Update: Commenter Resist We Much offers this analysis of McMahon’s strategy:

Three possibilities:

1. He believes that he proved Gosnell’s innocence during the prosecution’s case-in-chief via cross-examination; or

2. He believes the jury is likely to convict and instead of putting on a case that might inflame and lead them to impose the death sentence (even though there is a separate sentencing ‘trial’); or

3. He thinks conviction is likely and is setting up an ineffectiveness of counsel appellate issue for his client.

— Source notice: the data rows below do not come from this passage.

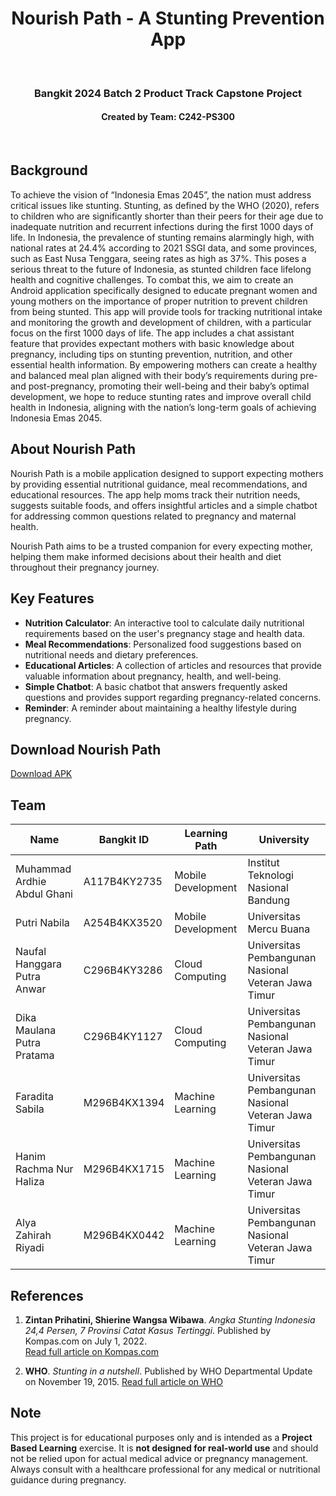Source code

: <h1 align="center">Nourish Path - A Stunting Prevention App</h1>
<br>

<h3 align="center">Bangkit 2024 Batch 2 Product Track Capstone Project</h3>
<h4 align="center">Created by Team: C242-PS300</h4>
<br>

## Background
To achieve the vision of “Indonesia Emas 2045”, the nation must address critical issues like stunting. Stunting, as defined by the WHO (2020), refers to children who are significantly shorter than their peers for their age due to inadequate nutrition and recurrent infections during the first 1000 days of life. In Indonesia, the prevalence of stunting remains alarmingly high, with national rates at 24.4% according to 2021 SSGI data, and some provinces, such as East Nusa Tenggara, seeing rates as high as 37%. This poses a serious threat to the future of Indonesia, as stunted children face lifelong health and cognitive challenges. To combat this, we aim to create an Android application specifically designed to educate pregnant women and young mothers on the importance of proper nutrition to prevent children from being stunted. This app will provide tools for tracking nutritional intake and monitoring the growth and development of children, with a particular focus on the first 1000 days of life. The app includes a chat assistant feature that provides expectant mothers with basic knowledge about pregnancy, including tips on stunting prevention, nutrition, and other essential health information. By empowering mothers can create a healthy and balanced meal plan aligned with their body’s requirements during pre- and post-pregnancy, promoting their well-being and their baby’s optimal development, we hope to reduce stunting rates and improve overall child health in Indonesia, aligning with the nation’s long-term goals of achieving Indonesia Emas 2045.

## About Nourish Path
Nourish Path is a mobile application designed to support expecting mothers by providing essential nutritional guidance, meal recommendations, and educational resources. The app help moms track their nutrition needs, suggests suitable foods, and offers insightful articles and a simple chatbot for addressing common questions related to pregnancy and maternal health.

Nourish Path aims to be a trusted companion for every expecting mother, helping them make informed decisions about their health and diet throughout their pregnancy journey.

## Key Features
- **Nutrition Calculator**: An interactive tool to calculate daily nutritional requirements based on the user's pregnancy stage and health data.
- **Meal Recommendations**: Personalized food suggestions based on nutritional needs and dietary preferences.
- **Educational Articles**: A collection of articles and resources that provide valuable information about pregnancy, health, and well-being.
- **Simple Chatbot**: A basic chatbot that answers frequently asked questions and provides support regarding pregnancy-related concerns.
- **Reminder**: A reminder about maintaining a healthy lifestyle during pregnancy.

## Download Nourish Path
[Download APK](https://drive.google.com/file/d/1MyI40THVqOpPoXAHOr7Szu5FfDXb2t4y/view?usp=drive_link)

## Team

| Name                      | Bangkit ID        | Learning Path     | University                                 |
|---------------------------|-------------------|-------------------|---------------------------------------------|
| Muhammad Ardhie Abdul Ghani | A117B4KY2735     | Mobile Development | Institut Teknologi Nasional Bandung  |
| Putri Nabila               | A254B4KX3520		     | Mobile Development | Universitas Mercu Buana |
| Naufal Hanggara Putra Anwar | C296B4KY3286  | Cloud Computing  | Universitas Pembangunan Nasional Veteran Jawa Timur |
| Dika Maulana Putra Pratama | C296B4KY1127	  | Cloud Computing   | Universitas Pembangunan Nasional Veteran Jawa Timur |
| Faradita Sabila		      | M296B4KX1394     | Machine Learning   | Universitas Pembangunan Nasional Veteran Jawa Timur  |
| Hanim Rachma Nur Haliza		 | M296B4KX1715	 | Machine Learning |Universitas Pembangunan Nasional Veteran Jawa Timur |
| Alya Zahirah Riyadi        | M296B4KX0442 | Machine Learning | Universitas Pembangunan Nasional Veteran Jawa Timur |

## References
1. **Zintan Prihatini, Shierine Wangsa Wibawa**. *Angka Stunting Indonesia 24,4 Persen, 7 Provinsi Catat Kasus Tertinggi*. Published by Kompas.com on July 1, 2022.  
   [Read full article on Kompas.com](https://www.kompas.com/sains/read/2022/07/01/140000123/angka-stunting-indonesia-24-4-persen-7-provinsi-catat-kasus-tertinggi)

2. **WHO**. *Stunting in a nutshell*. Published by WHO Departmental Update on November 19, 2015.
   [Read full article on WHO](https://www.who.int/news/item/19-11-2015-stunting-in-a-nutshell)

## Note
This project is for educational purposes only and is intended as a **Project Based Learning** exercise. It is **not designed for real-world use** and should not be relied upon for actual medical advice or pregnancy management. Always consult with a healthcare professional for any medical or nutritional guidance during pregnancy.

As I noted above, he is charged with far more than first-degree murder. He is also on trial for infanticide (different charge than FDM), violating PA’s Controlled Substances Act, PA’s Abortion Control Act, fraud and conspiracy relative to narcotic distribution, tampering with evidence, corrupt organisation (PA’s version of the RICO Act), etc. His wife, Pearl, has already pleaded guilty to performing illegal abortions, corrupt organisation, and criminal conspiracy – all felonies.

I think those three strategies cover all the rational possibilities for McMahon’s strategic decision, and #1 is almost certainly not the case.  My first inclination is to lean toward #3, which may be the reason why Judge Minehart has sent the jury out for the rest of the week; he might want to get McMahon on record explaining this decision and minimize the danger of getting a verdict tossed by an appellate court later.  I think, though, that McMahon may be thinking along the lines of #2, and having failed to get the judge to toss out all of the murder counts, is now trying to do his best to salvage whatever leeway exists with the jury for the sentencing.